Exercise goal: Reproduce the records below exactly, but only between the lines holding "Whiteside, S. P., &" and "How to cite", inclusive.

[Opening Exercise inputs section]

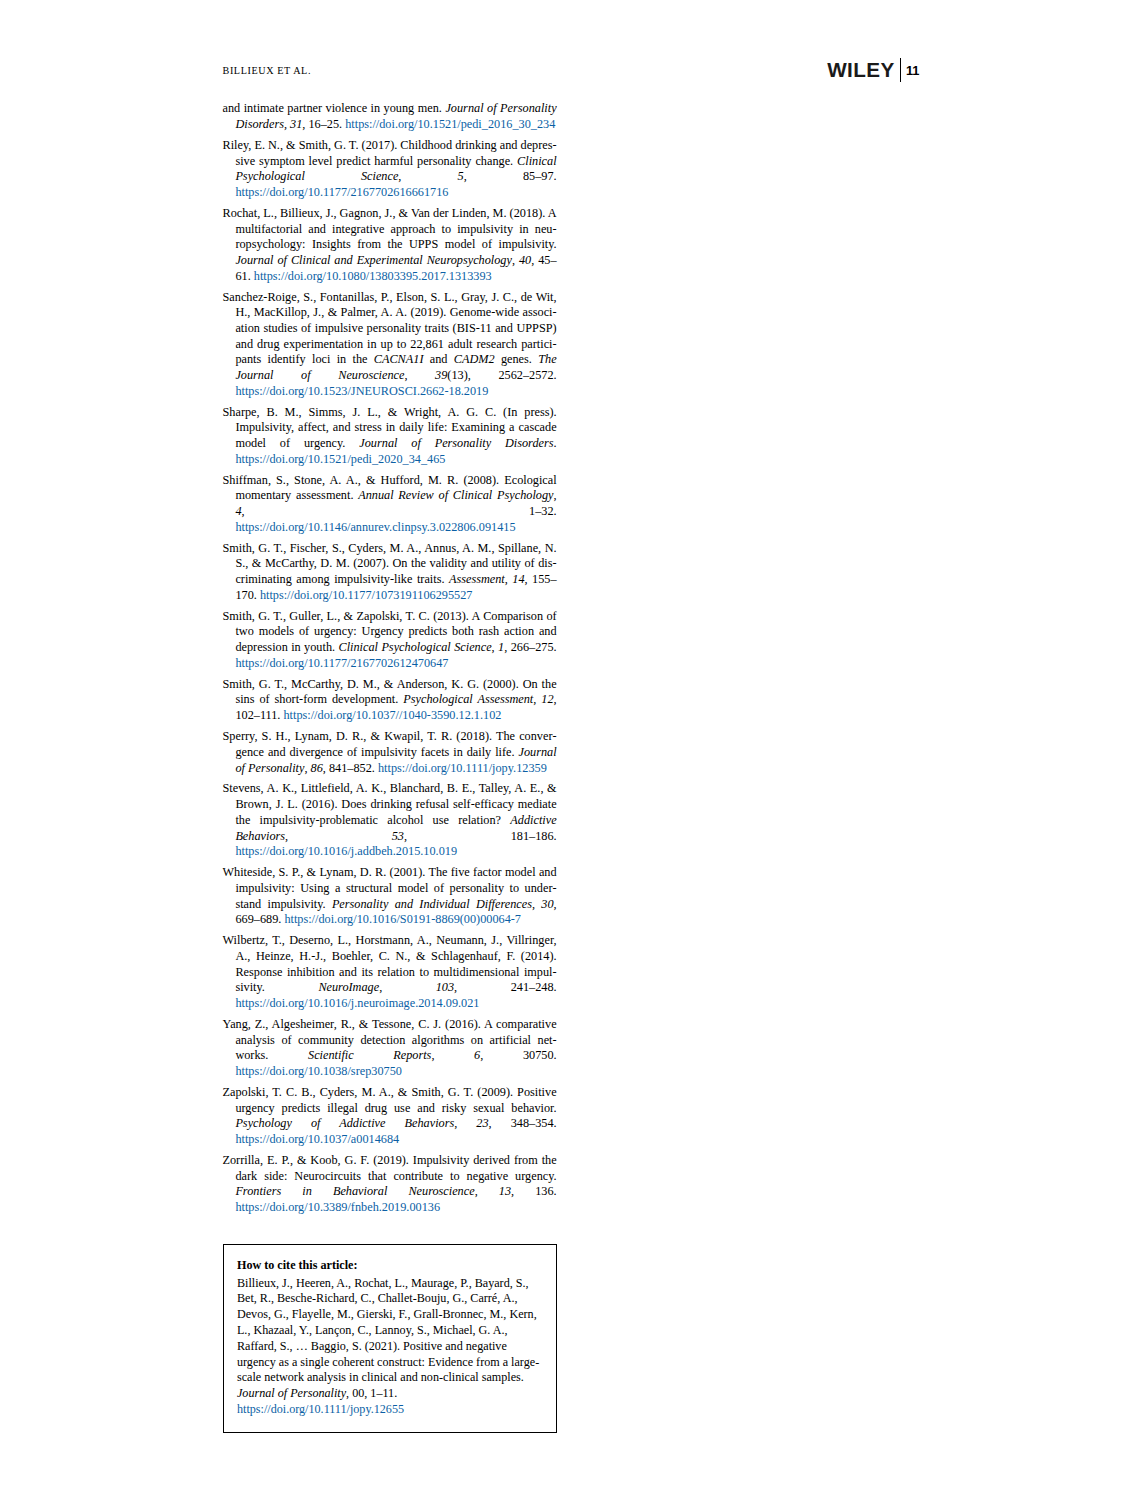Billieux et al.
WILEY
11
and intimate partner violence in young men. Journal of Personality Disorders, 31, 16–25. https://doi.org/10.1521/pedi_2016_30_234
Riley, E. N., & Smith, G. T. (2017). Childhood drinking and depressive symptom level predict harmful personality change. Clinical Psychological Science, 5, 85–97. https://doi.org/10.1177/2167702616661716
Rochat, L., Billieux, J., Gagnon, J., & Van der Linden, M. (2018). A multifactorial and integrative approach to impulsivity in neuropsychology: Insights from the UPPS model of impulsivity. Journal of Clinical and Experimental Neuropsychology, 40, 45–61. https://doi.org/10.1080/13803395.2017.1313393
Sanchez-Roige, S., Fontanillas, P., Elson, S. L., Gray, J. C., de Wit, H., MacKillop, J., & Palmer, A. A. (2019). Genome-wide association studies of impulsive personality traits (BIS-11 and UPPSP) and drug experimentation in up to 22,861 adult research participants identify loci in the CACNA1I and CADM2 genes. The Journal of Neuroscience, 39(13), 2562–2572. https://doi.org/10.1523/JNEUROSCI.2662-18.2019
Sharpe, B. M., Simms, J. L., & Wright, A. G. C. (In press). Impulsivity, affect, and stress in daily life: Examining a cascade model of urgency. Journal of Personality Disorders. https://doi.org/10.1521/pedi_2020_34_465
Shiffman, S., Stone, A. A., & Hufford, M. R. (2008). Ecological momentary assessment. Annual Review of Clinical Psychology, 4, 1–32. https://doi.org/10.1146/annurev.clinpsy.3.022806.091415
Smith, G. T., Fischer, S., Cyders, M. A., Annus, A. M., Spillane, N. S., & McCarthy, D. M. (2007). On the validity and utility of discriminating among impulsivity-like traits. Assessment, 14, 155–170. https://doi.org/10.1177/1073191106295527
Smith, G. T., Guller, L., & Zapolski, T. C. (2013). A Comparison of two models of urgency: Urgency predicts both rash action and depression in youth. Clinical Psychological Science, 1, 266–275. https://doi.org/10.1177/2167702612470647
Smith, G. T., McCarthy, D. M., & Anderson, K. G. (2000). On the sins of short-form development. Psychological Assessment, 12, 102–111. https://doi.org/10.1037//1040-3590.12.1.102
Sperry, S. H., Lynam, D. R., & Kwapil, T. R. (2018). The convergence and divergence of impulsivity facets in daily life. Journal of Personality, 86, 841–852. https://doi.org/10.1111/jopy.12359
Stevens, A. K., Littlefield, A. K., Blanchard, B. E., Talley, A. E., & Brown, J. L. (2016). Does drinking refusal self-efficacy mediate the impulsivity-problematic alcohol use relation? Addictive Behaviors, 53, 181–186. https://doi.org/10.1016/j.addbeh.2015.10.019
Whiteside, S. P., & Lynam, D. R. (2001). The five factor model and impulsivity: Using a structural model of personality to understand impulsivity. Personality and Individual Differences, 30, 669–689. https://doi.org/10.1016/S0191-8869(00)00064-7
Wilbertz, T., Deserno, L., Horstmann, A., Neumann, J., Villringer, A., Heinze, H.-J., Boehler, C. N., & Schlagenhauf, F. (2014). Response inhibition and its relation to multidimensional impulsivity. NeuroImage, 103, 241–248. https://doi.org/10.1016/j.neuroimage.2014.09.021
Yang, Z., Algesheimer, R., & Tessone, C. J. (2016). A comparative analysis of community detection algorithms on artificial networks. Scientific Reports, 6, 30750. https://doi.org/10.1038/srep30750
Zapolski, T. C. B., Cyders, M. A., & Smith, G. T. (2009). Positive urgency predicts illegal drug use and risky sexual behavior. Psychology of Addictive Behaviors, 23, 348–354. https://doi.org/10.1037/a0014684
Zorrilla, E. P., & Koob, G. F. (2019). Impulsivity derived from the dark side: Neurocircuits that contribute to negative urgency. Frontiers in Behavioral Neuroscience, 13, 136. https://doi.org/10.3389/fnbeh.2019.00136
How to cite this article:
Billieux, J., Heeren, A., Rochat, L., Maurage, P., Bayard, S., Bet, R., Besche-Richard, C., Challet-Bouju, G., Carré, A., Devos, G., Flayelle, M., Gierski, F., Grall-Bronnec, M., Kern, L., Khazaal, Y., Lançon, C., Lannoy, S., Michael, G. A., Raffard, S., … Baggio, S. (2021). Positive and negative urgency as a single coherent construct: Evidence from a large-scale network analysis in clinical and non-clinical samples. Journal of Personality, 00, 1–11. https://doi.org/10.1111/jopy.12655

[Closing Exercise inputs section]

Result of this exercise:
Whiteside, S. P., & Lynam, D. R. (2001). The five factor model and impulsivity: Using a structural model of personality to understand impulsivity. Personality and Individual Differences, 30, 669–689. https://doi.org/10.1016/S0191-8869(00)00064-7
Wilbertz, T., Deserno, L., Horstmann, A., Neumann, J., Villringer, A., Heinze, H.-J., Boehler, C. N., & Schlagenhauf, F. (2014). Response inhibition and its relation to multidimensional impulsivity. NeuroImage, 103, 241–248. https://doi.org/10.1016/j.neuroimage.2014.09.021
Yang, Z., Algesheimer, R., & Tessone, C. J. (2016). A comparative analysis of community detection algorithms on artificial networks. Scientific Reports, 6, 30750. https://doi.org/10.1038/srep30750
Zapolski, T. C. B., Cyders, M. A., & Smith, G. T. (2009). Positive urgency predicts illegal drug use and risky sexual behavior. Psychology of Addictive Behaviors, 23, 348–354. https://doi.org/10.1037/a0014684
Zorrilla, E. P., & Koob, G. F. (2019). Impulsivity derived from the dark side: Neurocircuits that contribute to negative urgency. Frontiers in Behavioral Neuroscience, 13, 136. https://doi.org/10.3389/fnbeh.2019.00136
How to cite this article:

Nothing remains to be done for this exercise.